(ИЗБРАННЫЙ ФРАГМЕНТ):
+++

Сериал как высокое искусство


Александр Генис: На днях В Манхэттане состоялась публичная дискуссия критиков журнала ''Нью-Йоркер'', включая его редактора Дэвида Ремника, посвященная возможностям телевидения как высокого искусства. Эта тема особенно актуальна в зимнем Нью-Йорке, где зрители прилипли к малому экрану, на который вернулся культовый британский мини-сериал ''Аббатство Даунтон'', получивший самый высокий рейтинг критиков и публики в истории Англии. Воспользовавшись успехом, общественное телевидение США, занятое в этом проекте, выпустило на ДВД, в роскошном юбилейном варианте первый, самый знаменитый и, по мнению многих, лучший сериал всех времен и народов. Это вышедшая ровно 30 лет назад экранизация романа Ивлина Во ''Возвращение в Брайдсхед''.
Наравне с ''Поющим детективом'' Дениса Поттера и ''Декалогом'' Кислевского, эти монументальные произведения – шедевры современной драмы, которые демонстрируют громадный потенциал такого, казалось бы, безнадежно массового искусства как телевидение.
Это тем более неожиданно, что сегодня сетевые средства массовой информации выжали телевизор на обочину прогресса. Однако, старея вместе с ХХ веком, телевизор оказался таким старомодным средством повествования, что именно это и позволяет ему в ХХI веке взять на себя роль толстых романов, которыми жил золотой 19 век.
Сегодня такие пухлые романы, из которых в случае с ''Брайдсхедом'' получилось 659 минут экранного времени, уже можно не писать, а сразу ставить. Примерно так, как советовал Булгаков в ''Театральном романе''. Автор в нем признается: ''Тут мне начало казаться, что по вечерам из белой страницы выступает как бы коробочка, и в ней сквозь строчки видно: горит свет и движутся в ней те самые фигурки, что описаны в романе''.

+++

(ПРЕДСТАВЛЕННЫЕ ДАННЫЕ):
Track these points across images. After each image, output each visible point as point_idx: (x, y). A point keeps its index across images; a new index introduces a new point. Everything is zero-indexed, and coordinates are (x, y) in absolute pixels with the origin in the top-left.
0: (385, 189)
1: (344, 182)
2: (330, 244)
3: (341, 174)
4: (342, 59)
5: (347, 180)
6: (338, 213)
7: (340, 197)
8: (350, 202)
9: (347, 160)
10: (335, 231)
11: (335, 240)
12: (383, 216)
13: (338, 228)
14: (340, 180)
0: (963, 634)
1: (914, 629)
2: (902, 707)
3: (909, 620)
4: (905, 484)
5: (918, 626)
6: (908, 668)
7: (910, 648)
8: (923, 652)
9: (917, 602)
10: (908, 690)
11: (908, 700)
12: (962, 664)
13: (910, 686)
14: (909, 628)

+++

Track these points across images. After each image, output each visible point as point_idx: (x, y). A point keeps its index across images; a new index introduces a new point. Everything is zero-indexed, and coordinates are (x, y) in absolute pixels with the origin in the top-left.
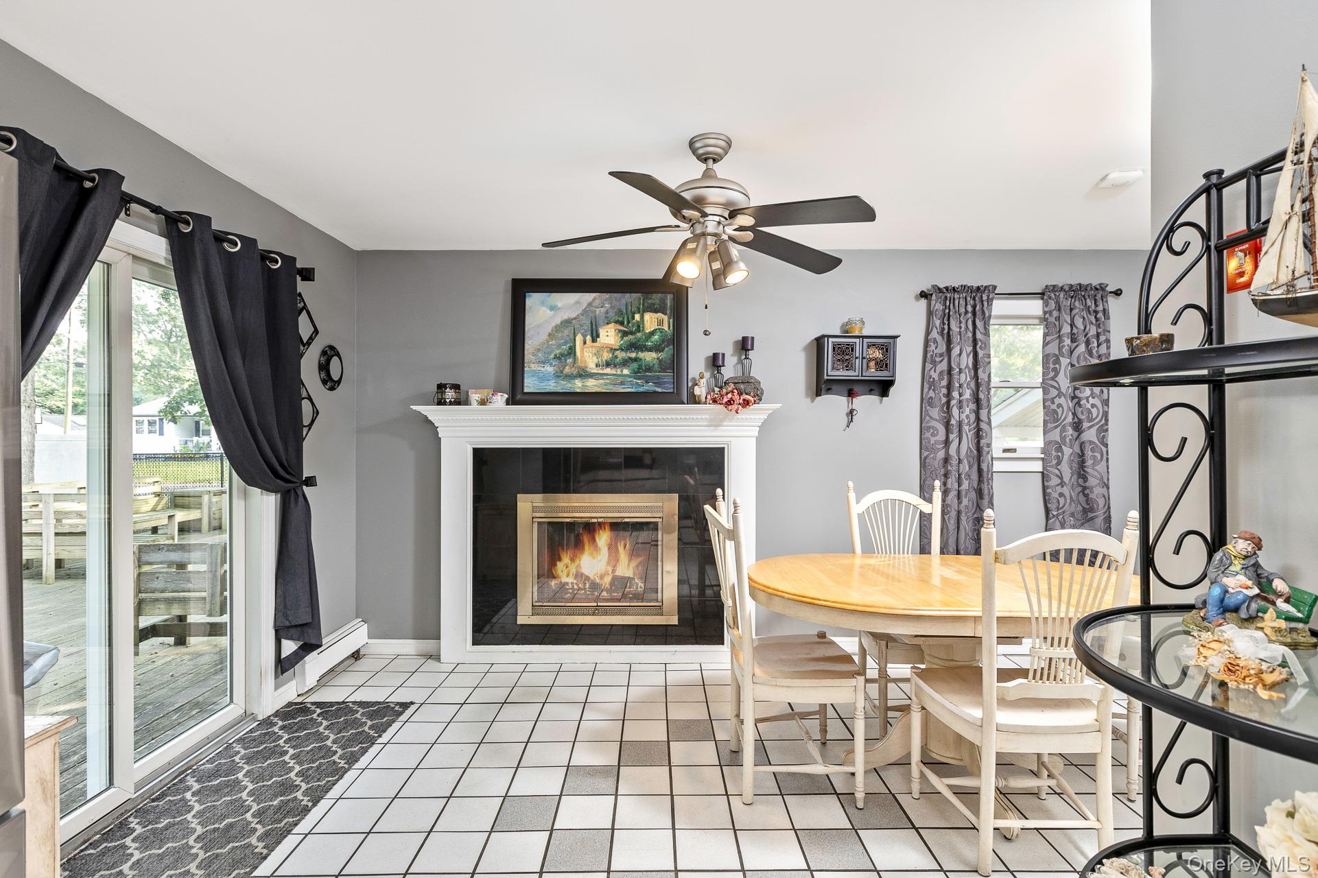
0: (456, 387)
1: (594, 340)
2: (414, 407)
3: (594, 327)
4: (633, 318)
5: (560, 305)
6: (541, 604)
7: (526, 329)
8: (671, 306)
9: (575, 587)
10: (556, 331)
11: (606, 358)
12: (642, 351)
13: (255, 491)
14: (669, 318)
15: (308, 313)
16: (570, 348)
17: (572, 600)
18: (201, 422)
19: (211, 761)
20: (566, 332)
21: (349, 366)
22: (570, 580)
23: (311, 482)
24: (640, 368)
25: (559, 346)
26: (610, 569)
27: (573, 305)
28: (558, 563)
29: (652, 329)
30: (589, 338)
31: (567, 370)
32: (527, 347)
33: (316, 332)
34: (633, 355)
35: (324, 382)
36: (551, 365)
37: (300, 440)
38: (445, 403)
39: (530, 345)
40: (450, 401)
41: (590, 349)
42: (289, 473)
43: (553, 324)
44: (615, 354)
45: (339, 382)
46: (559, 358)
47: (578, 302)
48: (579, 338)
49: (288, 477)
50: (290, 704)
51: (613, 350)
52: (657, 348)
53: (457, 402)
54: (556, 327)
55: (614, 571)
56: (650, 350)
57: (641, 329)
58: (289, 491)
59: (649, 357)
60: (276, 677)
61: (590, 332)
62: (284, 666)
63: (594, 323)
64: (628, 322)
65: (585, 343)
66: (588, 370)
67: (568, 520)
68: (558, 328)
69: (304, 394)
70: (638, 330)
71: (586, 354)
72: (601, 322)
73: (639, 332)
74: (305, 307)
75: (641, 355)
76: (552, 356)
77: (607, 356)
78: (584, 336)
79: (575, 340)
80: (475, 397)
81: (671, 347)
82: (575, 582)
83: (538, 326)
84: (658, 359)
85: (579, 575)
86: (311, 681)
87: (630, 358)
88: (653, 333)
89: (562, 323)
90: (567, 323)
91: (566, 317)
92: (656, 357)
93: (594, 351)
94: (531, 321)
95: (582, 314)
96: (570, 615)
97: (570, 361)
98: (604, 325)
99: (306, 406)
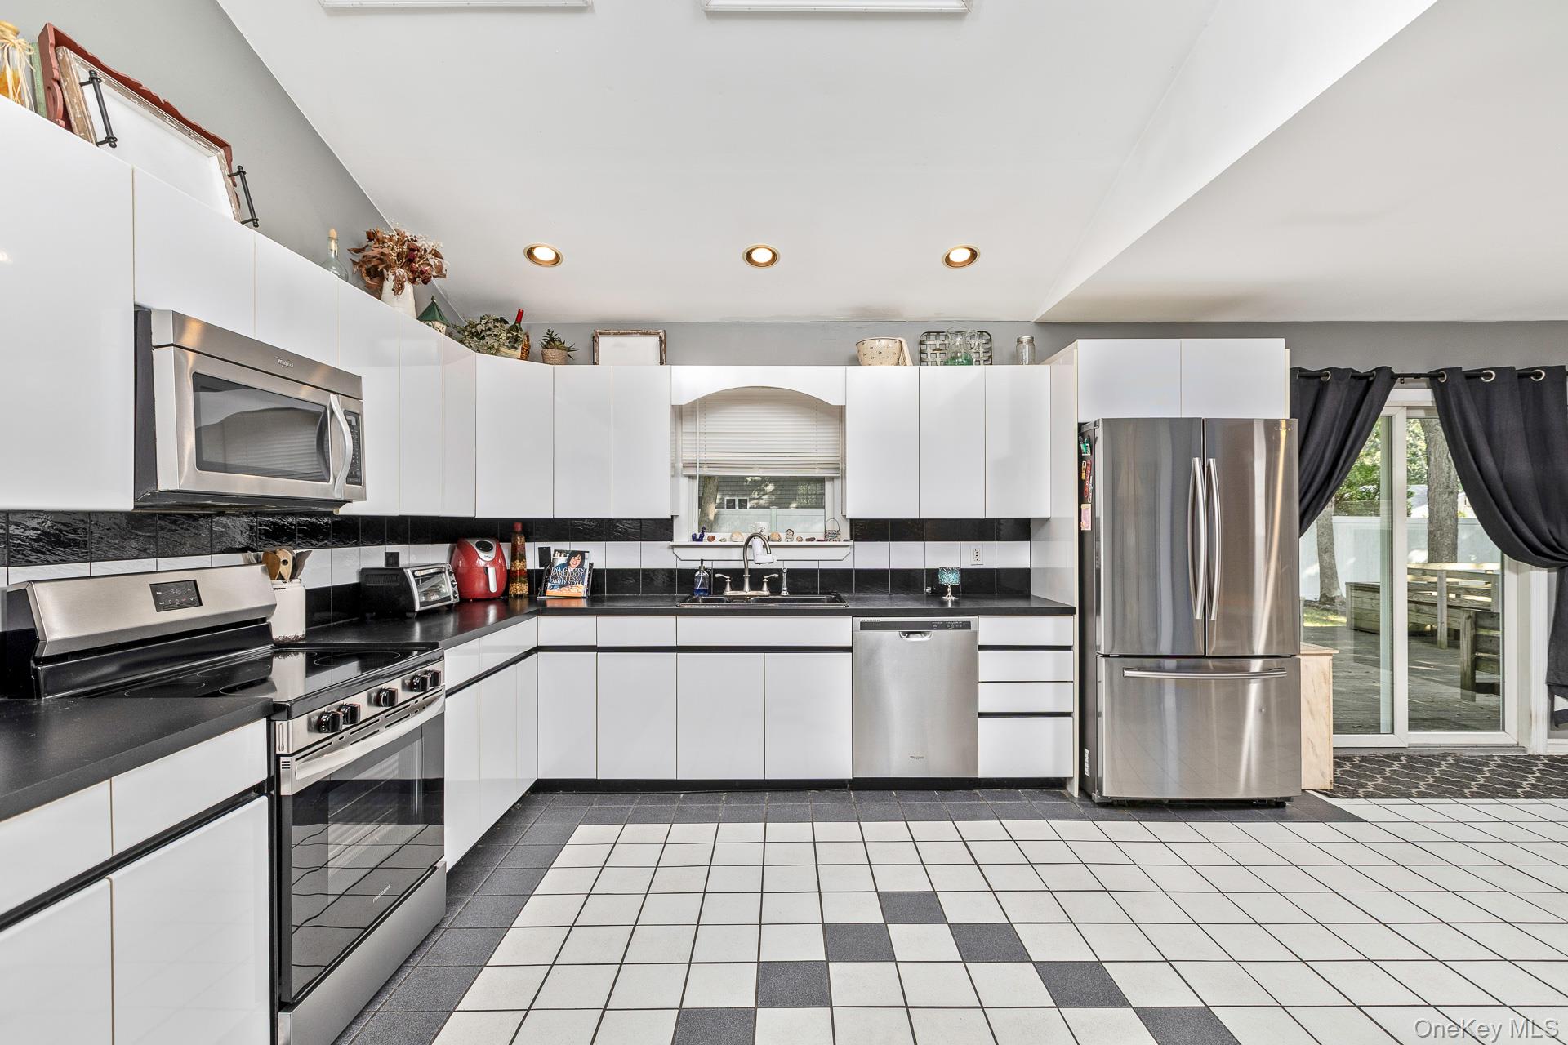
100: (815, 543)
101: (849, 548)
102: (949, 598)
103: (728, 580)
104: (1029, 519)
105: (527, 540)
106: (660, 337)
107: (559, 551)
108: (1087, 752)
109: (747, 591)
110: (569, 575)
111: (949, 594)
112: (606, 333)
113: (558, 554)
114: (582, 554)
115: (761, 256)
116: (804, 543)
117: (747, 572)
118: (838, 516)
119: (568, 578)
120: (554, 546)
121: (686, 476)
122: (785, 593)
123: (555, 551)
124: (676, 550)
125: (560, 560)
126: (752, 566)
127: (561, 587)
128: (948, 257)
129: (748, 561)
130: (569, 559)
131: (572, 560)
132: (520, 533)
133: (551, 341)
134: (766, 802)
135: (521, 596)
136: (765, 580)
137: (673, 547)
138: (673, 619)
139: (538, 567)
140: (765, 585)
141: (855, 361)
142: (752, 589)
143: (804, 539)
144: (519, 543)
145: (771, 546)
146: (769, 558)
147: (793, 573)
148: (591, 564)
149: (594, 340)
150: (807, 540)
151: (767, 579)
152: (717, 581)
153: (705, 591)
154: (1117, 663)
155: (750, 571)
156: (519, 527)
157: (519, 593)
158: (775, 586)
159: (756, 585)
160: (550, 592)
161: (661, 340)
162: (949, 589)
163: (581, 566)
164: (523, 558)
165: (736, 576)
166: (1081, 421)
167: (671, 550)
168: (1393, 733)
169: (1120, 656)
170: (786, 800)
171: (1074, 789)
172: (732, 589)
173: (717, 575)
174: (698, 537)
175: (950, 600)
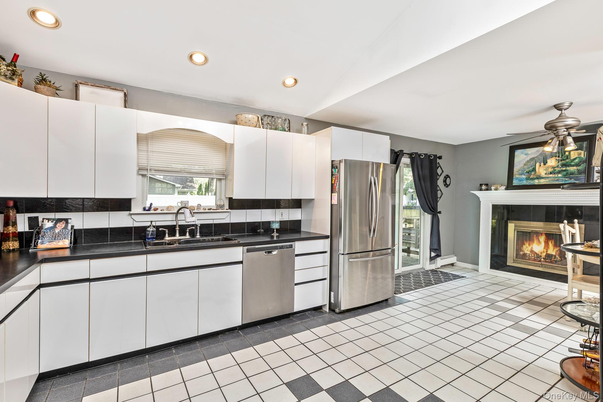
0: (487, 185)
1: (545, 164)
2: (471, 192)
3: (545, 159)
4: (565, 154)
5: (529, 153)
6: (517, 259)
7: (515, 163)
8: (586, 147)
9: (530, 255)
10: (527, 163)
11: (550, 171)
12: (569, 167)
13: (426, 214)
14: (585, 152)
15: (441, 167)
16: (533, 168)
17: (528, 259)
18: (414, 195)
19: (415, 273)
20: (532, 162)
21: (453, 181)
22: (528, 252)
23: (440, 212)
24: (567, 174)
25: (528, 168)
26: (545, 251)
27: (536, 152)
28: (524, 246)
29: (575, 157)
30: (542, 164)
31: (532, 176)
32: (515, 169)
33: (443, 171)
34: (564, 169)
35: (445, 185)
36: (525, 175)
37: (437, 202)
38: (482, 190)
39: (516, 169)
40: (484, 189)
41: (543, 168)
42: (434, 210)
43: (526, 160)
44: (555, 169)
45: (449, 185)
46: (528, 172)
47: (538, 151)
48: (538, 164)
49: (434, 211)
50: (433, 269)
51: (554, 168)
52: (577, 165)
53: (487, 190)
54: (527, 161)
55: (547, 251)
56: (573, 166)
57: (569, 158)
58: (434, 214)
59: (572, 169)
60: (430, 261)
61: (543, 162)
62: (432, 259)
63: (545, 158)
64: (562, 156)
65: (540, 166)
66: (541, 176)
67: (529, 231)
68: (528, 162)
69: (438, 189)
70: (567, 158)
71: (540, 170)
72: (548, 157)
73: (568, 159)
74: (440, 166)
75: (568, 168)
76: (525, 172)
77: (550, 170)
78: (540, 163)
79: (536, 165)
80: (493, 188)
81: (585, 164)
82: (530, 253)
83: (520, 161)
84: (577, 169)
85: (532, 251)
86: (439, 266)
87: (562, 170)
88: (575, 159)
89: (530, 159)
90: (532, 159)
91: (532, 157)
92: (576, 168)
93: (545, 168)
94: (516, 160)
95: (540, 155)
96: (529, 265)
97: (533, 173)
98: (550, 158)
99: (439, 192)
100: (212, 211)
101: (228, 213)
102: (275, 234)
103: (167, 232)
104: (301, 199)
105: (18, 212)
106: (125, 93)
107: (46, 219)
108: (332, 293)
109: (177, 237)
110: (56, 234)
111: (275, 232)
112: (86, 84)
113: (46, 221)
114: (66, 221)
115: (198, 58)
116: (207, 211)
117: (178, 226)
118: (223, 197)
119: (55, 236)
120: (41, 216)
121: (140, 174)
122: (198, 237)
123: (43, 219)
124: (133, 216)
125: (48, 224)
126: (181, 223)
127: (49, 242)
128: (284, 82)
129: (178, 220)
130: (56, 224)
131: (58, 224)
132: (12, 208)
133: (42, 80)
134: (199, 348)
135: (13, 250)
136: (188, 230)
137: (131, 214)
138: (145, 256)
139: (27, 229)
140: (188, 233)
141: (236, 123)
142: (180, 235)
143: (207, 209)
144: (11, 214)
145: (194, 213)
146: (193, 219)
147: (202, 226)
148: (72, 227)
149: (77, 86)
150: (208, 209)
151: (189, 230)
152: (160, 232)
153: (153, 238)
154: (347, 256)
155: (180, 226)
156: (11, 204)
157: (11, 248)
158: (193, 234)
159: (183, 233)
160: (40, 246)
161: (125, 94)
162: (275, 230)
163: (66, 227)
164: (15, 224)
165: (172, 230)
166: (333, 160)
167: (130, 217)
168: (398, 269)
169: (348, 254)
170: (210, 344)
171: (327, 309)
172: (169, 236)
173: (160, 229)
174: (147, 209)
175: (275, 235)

+++

(ЧТО НУЖНО СДЕЛАТЬ):
1 – Назовите всех людей, которые упоминаются по имени или фамилии в тексте о сериале как высоком искусстве.
2 – Проверьте по тексту о сериале как высоком искусстве три утверждения. Для каждого ответьте «да» или «нет» и приведите решающие слова текста дословно.
(a) Экранизация романа «Возвращение в Брайдсхед» вышла за тридцать лет до описанных событий.
(b) Экранизация «Брайдсхеда» заняла более 700 минут экранного времени.
(c) Публичная дискуссия критиков журнала «Нью-Йоркер» прошла в Лондоне.
3 – Продолжите текст о сериале как высоком искусстве, начиная сразу после его последнего предложения.

(ОТВЕТЫ К УПРАЖНЕНИЮ):
1 – Александр Генис, Дэвид Ремник, Ивлин Во, Денис Поттер, Кислевский, Булгаков.

2 –
(a) Да: «вышедшая ровно 30 лет назад экранизация романа Ивлина Во».
(b) Нет: «получилось 659 минут экранного времени».
(c) Нет: «На днях В Манхэттане состоялась публичная дискуссия критиков журнала».

3 –
Более того, если бы Толстой с Достоевским жили сегодня, они бы сочиняли сериалы, не дожидаясь, пока их экранизируют. Великие романисты мыслили поступками и сочиняли образами. Они меньше наших писателей зависели от букв, ибо что рассказать им было важней, чем как. В сущности, вся плоть такого романа, его философия и идея, вырастали из действия, олицетворялись с персонажами и выражались прямой речью. Поэтому можно сказать, что перевоплощение литературы в сериал возвращает ее к своему истоку, к тому зрелищу, которое – по Булгакову – открывается внутреннему взору автора. Линейное становится объемным, длинное – обозримым, повествование – экономным и нескончаемым.
Нарезанный на ломти вечеров, сериал занимает то место, которое телевизор отнял у романа, чтобы опять вернуть. Два часа у экрана - как песнь Гомера у костра. Литература ведь не всегда требовала грамоты и уединения. И это значит, что сериал - не только загробная жизнь книги, но и ее эмбрион.
Размышляя об этом, я пригласил в студию Бориса Парамонова, чтобы обсудить образец телевизионного искусства, указавшего ему дорогу в 21 век.

Ивлин Во

Борис Парамонов: Сериал ''Возвращение в Брадсхейд'' стал моим первым эстетическим впечатлением по приезде в Соединенные Штаты. То, что говорят актеры с самым что ни на есть изысканным оксфордским произношением, совершенно не похожим на то, как говорит нью-йоркская улица, было не очень понятно. Но я читал и любил роман еще в Советском Союзе, у меня есть книги Ивлина Во, так что общему впечатлению от сериала это не мешало. И вообще кино в любом формате – это, прежде всего, апелляция к глазу, к зрительным, а не словесным впечатлениям. А глазу сериал давал много, очень много – и всё наивысшего качества – от видов Оксфорда и самого замка Мерчмантов до одежды героев. Я, повторяю, сравнительно недавно приехал из Советского Союза и помнил очень хорошо, чем была одежда для обитателей ''совка''. Это была чуть ли не высшая потребительская ценность. Автомобиль или загородный дом могли себе позволить очень немногие, квартиренки кое-какие более или менее были, тем более пресловутая колбаса за два двадцать, так что статус человека в очень значительной степени определялся тем, как он или она были одеты. Вот тут была основная забота, тут шла главная битва. Эта черта советской жизни нашла отражение в литературе: Василий Аксенов посвятил этой теме вдохновенные страницы.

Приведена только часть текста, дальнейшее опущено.